C’est l’un des apports les plus importants pour l’analyse économique. Un marché du travail ne se comprend pas seulement par ses stocks – nombre de personnes en emploi, au chômage ou inactives. Il se comprend aussi par ses flux : qui entre, qui sort, qui reste bloqué, qui progresse, qui renonce. Cette lecture dynamique sera utile pour évaluer les politiques publiques. Elle permettra de savoir si les dispositifs d’insertion produisent des transitions réelles ou s’ils déplacent simplement les personnes d’une catégorie statistique à une autre.
Le changement de méthode impose toutefois un effort de pédagogie. Les médias, les responsables publics, les entreprises, les syndicats et les experts devront éviter les comparaisons rapides. Le taux de chômage strict ne devra pas être présenté seul. Il devra être accompagné du halo autour du chômage, du sous-emploi et des indicateurs de sous-utilisation. À défaut, le débat risque de devenir trompeur : un chiffre plus bas pourrait masquer davantage de découragement ; un chiffre plus élevé pourrait traduire une recherche d’emploi plus active.
La nouvelle méthode du HCP ne rend pas le marché du travail marocain plus favorable ou plus défavorable. Elle le rend plus lisible. C’est sa principale valeur.
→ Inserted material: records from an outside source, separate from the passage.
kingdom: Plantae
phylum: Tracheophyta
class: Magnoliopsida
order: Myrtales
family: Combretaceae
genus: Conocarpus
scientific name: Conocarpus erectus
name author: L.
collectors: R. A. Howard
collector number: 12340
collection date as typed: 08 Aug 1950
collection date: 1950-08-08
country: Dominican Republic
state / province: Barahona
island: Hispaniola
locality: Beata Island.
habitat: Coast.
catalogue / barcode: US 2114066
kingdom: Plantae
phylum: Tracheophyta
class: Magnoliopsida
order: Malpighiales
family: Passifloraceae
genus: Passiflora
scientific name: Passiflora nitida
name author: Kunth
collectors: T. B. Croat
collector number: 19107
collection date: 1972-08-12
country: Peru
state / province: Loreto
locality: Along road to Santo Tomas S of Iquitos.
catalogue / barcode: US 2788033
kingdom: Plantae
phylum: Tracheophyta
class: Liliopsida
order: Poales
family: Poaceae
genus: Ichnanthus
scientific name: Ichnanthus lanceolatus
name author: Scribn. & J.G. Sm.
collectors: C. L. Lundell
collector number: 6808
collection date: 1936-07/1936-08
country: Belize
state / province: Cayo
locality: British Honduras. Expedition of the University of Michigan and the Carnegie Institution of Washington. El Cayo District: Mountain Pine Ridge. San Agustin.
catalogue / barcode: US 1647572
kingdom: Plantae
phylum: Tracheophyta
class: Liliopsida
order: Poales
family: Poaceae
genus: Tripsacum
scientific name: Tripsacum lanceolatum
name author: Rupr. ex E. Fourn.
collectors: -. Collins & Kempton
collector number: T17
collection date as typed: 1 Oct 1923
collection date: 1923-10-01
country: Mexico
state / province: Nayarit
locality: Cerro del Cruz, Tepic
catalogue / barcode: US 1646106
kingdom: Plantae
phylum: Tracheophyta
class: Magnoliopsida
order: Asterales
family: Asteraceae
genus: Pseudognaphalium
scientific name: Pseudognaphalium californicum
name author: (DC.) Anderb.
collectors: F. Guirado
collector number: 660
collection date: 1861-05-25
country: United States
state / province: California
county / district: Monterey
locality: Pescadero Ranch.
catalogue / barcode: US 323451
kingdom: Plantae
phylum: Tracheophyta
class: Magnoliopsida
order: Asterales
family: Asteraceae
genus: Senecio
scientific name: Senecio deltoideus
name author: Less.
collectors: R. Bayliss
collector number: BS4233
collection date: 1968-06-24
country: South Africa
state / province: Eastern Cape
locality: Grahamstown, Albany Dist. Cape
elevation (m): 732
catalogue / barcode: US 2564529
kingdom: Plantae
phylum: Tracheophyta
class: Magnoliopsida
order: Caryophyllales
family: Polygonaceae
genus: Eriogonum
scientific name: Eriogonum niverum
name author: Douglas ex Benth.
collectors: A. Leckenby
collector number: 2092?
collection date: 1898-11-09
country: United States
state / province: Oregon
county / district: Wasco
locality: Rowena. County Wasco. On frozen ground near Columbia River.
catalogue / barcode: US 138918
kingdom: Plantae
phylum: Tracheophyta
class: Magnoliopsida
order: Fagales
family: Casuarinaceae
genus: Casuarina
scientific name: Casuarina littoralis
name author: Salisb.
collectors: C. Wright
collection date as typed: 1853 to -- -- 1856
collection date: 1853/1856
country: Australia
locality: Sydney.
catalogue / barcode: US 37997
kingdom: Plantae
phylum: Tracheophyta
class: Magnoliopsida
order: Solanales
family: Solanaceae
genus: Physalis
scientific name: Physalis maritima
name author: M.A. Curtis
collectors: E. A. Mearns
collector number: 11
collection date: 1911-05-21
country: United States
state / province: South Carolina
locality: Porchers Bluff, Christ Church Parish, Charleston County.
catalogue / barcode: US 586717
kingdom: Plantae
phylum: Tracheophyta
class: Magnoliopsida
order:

Elle oblige à distinguer l’emploi rémunéré du travail non rémunéré, le chômage strict du découragement, l’activité réelle de l’activité économique reconnue, l’indépendance authentique de la dépendance déguisée. Les prochains chiffres devront donc être lus avec plus de prudence, mais aussi avec plus d’exigence. Ils ne diront pas seulement combien de personnes sont au chômage. Ils diront mieux où se trouvent les fragilités, quelles populations restent éloignées de l’emploi et quelles politiques doivent être ajustées.